Julia is descended from an important man. A hero even. Julia’s father was the son of Edward Mackley, whose father was John, whose brother was also an Edward — the famous Edward Mackley, the explorer. John Mackley was
himself a man not lacking in distinction, a prominent member of the Royal Geographical Society, a respected academic and physician. This is John’s house; it is John’s menagerie in the attic. But while the elder brother stayed at home carefully emptying and refilling animals for posterity, it was Edward and his like who brought home the spoils.
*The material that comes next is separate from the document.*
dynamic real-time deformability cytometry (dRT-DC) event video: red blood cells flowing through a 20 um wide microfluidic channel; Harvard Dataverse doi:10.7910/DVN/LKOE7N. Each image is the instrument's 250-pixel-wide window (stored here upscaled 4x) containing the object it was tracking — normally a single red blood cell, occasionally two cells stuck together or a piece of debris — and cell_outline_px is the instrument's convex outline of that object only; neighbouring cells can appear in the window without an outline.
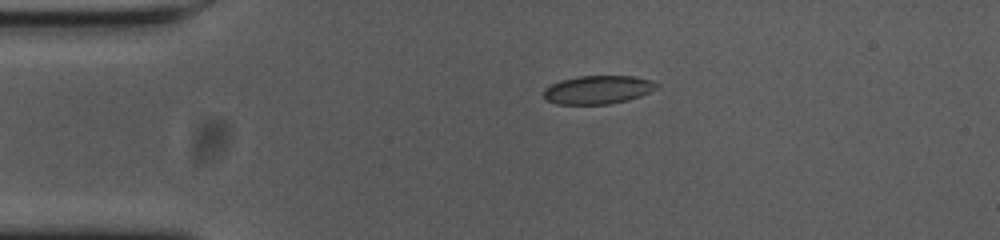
{"species": "common noctule bat (a hibernating species)", "species_latin": "Nyctalus noctula", "temperature_condition": "cold", "stored_images_in_passage": 38, "camera_frame_rate_fps": 3000, "um_per_image_px": 0.085, "animal": {"sex": "female", "body_mass_g": 23.0, "forearm_length_mm": 53.4}, "frame": {"image": 1, "passage_image": 1, "time_ms": 0.0, "image_size_px": [1000, 240], "cell_outline_px": [[660, 88], [640, 96], [628, 100], [608, 104], [556, 104], [548, 100], [544, 96], [544, 88], [560, 80], [576, 76], [636, 76], [652, 80], [660, 84]], "centroid_in_image_um": [50.88, 7.62], "position_along_channel_um": 34.1, "area_um2": 18.9}}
It was John who inherited their father’s home and practice, but it is Edward, the second son who had to make his own path, Edward — young, dashing, dead — that history remembers. And it is Edward who occupies Julia’s days, to whom she has turned her archivist’s ear, tracing the story that rimed the edges of their dreams with ice, honing the myth long since fixed and frozen. Edward, who was drawn to the Pole like a flake of iron to a magnet, who was lost in the snow.